EXERCICES À RÉALISER =>
a) D'après le texte sur la décroissance, au nom de quoi nombre de décroissants défendent-ils des thèses inquiétantes ?
b) Poursuivez le texte sur la décroissance à partir de sa dernière phrase.

La crise écologique est là. Même les plus sceptiques ne peuvent en douter. Réchauffement climatique, pollutions croissantes, cancers en hausse constante, extinction de plus en plus rapide des espèces, raréfaction des ressources pétrolières. Face à ces destructions engendrées par notre système économique devenu fou, certains écologistes s’opposent au développement durable et parlent de plus en plus de décroissance. Comme si c’était l’unique solution. Mais la décroissance n’est pas seulement une remise en cause de la dépendance énergétique de notre système économique. Derrière ce mot vague de décroissance se cache une idéologie plus vaste aux alternatives plus que discutables. Au nom de l’anti-occidentalisme, de la critique du progrès et de la rationalité, nombre de décroissants défendent des thèses inquiétantes, sur la critique de la modernité, la place des femmes, la démographie, la respiritualisation de la société. C’est cette face cachée de la décroissance qu’explore cet ouvrage.

 Cyril Di Méo, élu et militant écologiste à Aix-en-Provence est aussi enseignant de Sciences Economiques et Sociales.

ENTRÉES FOURNIES =>
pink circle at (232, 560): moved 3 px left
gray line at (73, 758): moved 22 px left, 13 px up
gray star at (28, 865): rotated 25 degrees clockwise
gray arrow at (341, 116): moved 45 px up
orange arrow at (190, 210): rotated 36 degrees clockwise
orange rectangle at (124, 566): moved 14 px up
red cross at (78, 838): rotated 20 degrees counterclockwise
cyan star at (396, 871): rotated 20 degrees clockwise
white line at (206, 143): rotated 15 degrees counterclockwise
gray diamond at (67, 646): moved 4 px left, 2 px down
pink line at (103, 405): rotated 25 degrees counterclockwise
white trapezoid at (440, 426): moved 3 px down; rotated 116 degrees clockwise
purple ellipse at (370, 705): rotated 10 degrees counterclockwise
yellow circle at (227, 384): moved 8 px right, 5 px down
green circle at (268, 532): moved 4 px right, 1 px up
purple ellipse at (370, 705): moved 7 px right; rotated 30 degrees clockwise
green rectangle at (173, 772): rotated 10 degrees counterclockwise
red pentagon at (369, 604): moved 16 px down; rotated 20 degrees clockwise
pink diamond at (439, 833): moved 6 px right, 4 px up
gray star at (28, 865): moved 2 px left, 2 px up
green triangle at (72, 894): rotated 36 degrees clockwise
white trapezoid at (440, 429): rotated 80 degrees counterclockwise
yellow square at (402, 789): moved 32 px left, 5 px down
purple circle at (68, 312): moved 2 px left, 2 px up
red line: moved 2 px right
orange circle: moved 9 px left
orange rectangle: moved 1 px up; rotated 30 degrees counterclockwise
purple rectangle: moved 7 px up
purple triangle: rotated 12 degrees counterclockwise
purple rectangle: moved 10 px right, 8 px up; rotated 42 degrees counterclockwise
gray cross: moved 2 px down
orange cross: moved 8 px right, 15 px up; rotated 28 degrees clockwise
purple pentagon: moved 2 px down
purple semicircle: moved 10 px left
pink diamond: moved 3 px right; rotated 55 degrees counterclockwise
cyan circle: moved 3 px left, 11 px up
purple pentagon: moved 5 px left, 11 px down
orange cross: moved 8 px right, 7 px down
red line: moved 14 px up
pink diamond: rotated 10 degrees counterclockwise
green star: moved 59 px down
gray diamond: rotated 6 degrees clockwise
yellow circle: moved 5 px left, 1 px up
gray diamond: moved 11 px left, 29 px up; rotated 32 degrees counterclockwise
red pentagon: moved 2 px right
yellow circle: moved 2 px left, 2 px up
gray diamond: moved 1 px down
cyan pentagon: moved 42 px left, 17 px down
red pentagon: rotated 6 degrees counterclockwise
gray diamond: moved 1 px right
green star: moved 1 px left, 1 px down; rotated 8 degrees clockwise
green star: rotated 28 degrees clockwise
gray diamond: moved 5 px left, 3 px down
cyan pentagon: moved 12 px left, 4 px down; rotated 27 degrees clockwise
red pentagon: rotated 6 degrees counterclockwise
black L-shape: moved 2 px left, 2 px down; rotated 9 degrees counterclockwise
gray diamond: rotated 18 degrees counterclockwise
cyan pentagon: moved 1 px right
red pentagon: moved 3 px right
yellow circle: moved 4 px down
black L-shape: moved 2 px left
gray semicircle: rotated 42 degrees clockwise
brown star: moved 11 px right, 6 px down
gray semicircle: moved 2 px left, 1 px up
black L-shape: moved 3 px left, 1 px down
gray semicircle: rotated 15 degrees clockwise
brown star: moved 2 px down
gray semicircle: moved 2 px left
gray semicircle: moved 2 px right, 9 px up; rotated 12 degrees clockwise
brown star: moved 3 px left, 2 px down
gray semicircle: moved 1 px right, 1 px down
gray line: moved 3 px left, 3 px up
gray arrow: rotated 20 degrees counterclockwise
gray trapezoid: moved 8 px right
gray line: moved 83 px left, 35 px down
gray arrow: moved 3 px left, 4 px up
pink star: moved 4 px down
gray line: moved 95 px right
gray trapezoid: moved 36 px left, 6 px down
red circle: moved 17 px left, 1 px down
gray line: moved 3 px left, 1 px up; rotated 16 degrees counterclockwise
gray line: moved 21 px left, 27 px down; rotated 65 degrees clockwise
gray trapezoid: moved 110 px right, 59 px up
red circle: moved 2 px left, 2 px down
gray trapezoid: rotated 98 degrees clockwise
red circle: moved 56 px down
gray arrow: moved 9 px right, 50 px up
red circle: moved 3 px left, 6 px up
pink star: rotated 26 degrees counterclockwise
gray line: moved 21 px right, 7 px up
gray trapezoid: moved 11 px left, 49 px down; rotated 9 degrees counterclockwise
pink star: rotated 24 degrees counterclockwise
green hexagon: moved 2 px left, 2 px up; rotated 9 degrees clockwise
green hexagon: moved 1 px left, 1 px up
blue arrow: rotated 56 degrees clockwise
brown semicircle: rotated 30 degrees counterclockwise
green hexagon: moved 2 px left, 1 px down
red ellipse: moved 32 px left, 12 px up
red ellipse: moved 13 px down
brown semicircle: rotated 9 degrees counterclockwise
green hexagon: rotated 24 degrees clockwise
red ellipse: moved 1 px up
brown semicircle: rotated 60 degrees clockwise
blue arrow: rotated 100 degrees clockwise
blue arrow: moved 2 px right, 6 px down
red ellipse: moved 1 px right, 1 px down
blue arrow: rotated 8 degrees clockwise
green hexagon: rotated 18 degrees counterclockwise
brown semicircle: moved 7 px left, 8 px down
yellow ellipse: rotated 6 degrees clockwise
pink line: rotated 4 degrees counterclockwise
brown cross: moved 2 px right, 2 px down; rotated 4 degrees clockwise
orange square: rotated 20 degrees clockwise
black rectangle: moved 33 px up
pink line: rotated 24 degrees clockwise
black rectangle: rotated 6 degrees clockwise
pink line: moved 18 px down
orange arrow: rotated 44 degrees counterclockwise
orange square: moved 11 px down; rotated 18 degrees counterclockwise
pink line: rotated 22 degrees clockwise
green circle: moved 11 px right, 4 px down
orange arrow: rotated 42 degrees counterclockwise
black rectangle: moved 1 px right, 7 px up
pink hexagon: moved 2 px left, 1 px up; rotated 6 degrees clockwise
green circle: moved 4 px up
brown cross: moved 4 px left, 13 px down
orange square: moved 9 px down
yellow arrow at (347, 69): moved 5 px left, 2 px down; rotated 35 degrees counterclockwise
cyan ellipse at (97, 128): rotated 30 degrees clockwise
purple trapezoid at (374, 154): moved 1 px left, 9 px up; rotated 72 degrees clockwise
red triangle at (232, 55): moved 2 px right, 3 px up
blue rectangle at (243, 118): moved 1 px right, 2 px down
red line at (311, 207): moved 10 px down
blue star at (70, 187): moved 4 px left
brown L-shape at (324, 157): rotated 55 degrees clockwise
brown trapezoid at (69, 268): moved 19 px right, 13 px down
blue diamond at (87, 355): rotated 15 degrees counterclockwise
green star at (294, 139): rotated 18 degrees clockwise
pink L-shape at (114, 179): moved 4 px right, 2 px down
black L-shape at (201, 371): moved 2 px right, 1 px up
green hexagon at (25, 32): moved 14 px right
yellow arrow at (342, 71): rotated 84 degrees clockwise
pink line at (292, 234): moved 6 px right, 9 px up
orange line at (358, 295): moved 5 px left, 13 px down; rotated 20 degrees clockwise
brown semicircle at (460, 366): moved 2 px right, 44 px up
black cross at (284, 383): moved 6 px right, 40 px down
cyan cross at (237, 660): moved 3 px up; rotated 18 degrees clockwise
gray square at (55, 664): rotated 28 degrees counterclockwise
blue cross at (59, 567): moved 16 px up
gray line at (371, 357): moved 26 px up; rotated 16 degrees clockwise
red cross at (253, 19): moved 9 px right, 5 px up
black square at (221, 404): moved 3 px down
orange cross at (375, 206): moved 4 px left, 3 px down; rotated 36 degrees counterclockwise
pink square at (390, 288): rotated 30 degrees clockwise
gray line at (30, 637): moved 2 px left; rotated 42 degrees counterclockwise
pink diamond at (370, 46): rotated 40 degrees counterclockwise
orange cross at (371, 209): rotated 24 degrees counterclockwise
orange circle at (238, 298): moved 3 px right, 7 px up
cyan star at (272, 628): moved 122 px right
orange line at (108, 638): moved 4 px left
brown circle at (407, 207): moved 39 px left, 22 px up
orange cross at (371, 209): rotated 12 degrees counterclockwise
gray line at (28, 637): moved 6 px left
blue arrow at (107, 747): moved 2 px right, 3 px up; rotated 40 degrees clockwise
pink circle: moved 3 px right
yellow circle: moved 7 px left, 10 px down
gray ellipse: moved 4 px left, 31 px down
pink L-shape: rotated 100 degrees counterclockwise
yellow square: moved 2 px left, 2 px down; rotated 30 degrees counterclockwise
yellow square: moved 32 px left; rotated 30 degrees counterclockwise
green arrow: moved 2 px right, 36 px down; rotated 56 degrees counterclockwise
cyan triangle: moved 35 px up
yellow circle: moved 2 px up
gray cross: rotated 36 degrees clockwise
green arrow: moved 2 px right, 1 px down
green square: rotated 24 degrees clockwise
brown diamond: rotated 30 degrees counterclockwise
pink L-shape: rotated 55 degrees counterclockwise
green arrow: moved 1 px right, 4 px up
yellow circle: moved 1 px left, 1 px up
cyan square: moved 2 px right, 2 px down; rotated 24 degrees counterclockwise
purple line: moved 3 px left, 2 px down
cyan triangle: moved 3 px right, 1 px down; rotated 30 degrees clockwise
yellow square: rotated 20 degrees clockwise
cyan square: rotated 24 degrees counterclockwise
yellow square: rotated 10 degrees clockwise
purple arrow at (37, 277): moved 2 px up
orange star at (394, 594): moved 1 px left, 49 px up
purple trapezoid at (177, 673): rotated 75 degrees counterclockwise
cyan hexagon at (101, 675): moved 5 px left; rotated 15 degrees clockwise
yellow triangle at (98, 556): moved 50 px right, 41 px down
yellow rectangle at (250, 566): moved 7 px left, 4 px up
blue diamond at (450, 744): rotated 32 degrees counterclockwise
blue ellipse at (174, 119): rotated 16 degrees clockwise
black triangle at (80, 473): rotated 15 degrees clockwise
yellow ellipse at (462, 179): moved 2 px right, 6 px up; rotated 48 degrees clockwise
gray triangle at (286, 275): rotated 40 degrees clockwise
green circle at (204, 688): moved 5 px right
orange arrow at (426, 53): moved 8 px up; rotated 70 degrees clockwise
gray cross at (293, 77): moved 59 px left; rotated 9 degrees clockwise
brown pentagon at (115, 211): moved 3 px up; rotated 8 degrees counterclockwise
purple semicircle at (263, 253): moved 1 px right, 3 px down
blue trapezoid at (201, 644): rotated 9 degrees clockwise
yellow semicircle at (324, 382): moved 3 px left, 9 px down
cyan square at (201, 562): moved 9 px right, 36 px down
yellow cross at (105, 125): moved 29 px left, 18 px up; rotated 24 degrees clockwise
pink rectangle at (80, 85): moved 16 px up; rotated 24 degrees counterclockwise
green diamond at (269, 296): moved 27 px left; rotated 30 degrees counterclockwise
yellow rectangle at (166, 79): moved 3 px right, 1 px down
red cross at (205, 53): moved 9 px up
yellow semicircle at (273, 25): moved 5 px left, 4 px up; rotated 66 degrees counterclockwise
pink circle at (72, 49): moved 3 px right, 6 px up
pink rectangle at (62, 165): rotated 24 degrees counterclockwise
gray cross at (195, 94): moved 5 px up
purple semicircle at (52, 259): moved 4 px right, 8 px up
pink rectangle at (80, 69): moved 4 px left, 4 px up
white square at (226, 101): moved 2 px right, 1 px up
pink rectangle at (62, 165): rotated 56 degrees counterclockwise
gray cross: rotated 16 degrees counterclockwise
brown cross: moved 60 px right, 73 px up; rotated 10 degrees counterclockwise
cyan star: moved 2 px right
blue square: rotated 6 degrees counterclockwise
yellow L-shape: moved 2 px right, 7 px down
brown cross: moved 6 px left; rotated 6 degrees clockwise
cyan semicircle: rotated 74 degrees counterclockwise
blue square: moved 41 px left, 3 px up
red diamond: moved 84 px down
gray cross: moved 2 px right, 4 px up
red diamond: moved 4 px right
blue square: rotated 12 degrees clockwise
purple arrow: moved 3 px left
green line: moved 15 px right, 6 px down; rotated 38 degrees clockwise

RÉPONSES AUX EXERCICES =>
a) Au nom de l'anti-occidentalisme, de la critique du progrès et de la rationalité.

b)
 «Cyril Di Méo grâce à la connaissance approfondie qu’il a à la fois des écrits des grands ancêtres de l’écologie politique et de ceux de la mouvance décroissanciste inscrit ce courant dans une histoire longue, en identifiant les origines et le cheminement de cette pensée. Il montre précisément la gravité des implications du discours décroissant, notamment vis-à-vis des pays du Sud et des femmes. Un ouvrage sans concession, mais aussi sans dérapages, Cyril Di Méo s’en tient toujours très précisément aux faits, aux écrits pour étayer ses conclusions. Il conclut d’ailleurs son ouvrage en indiquant que « l’écologie doit faire le pari de l’intelligence de la raison ». Et c’est bien ce à quoi il s’attelle fort utilement avec ce livre ». 

 Guillaume Duval, Rédacteur en chef d'Alternatives Economiques.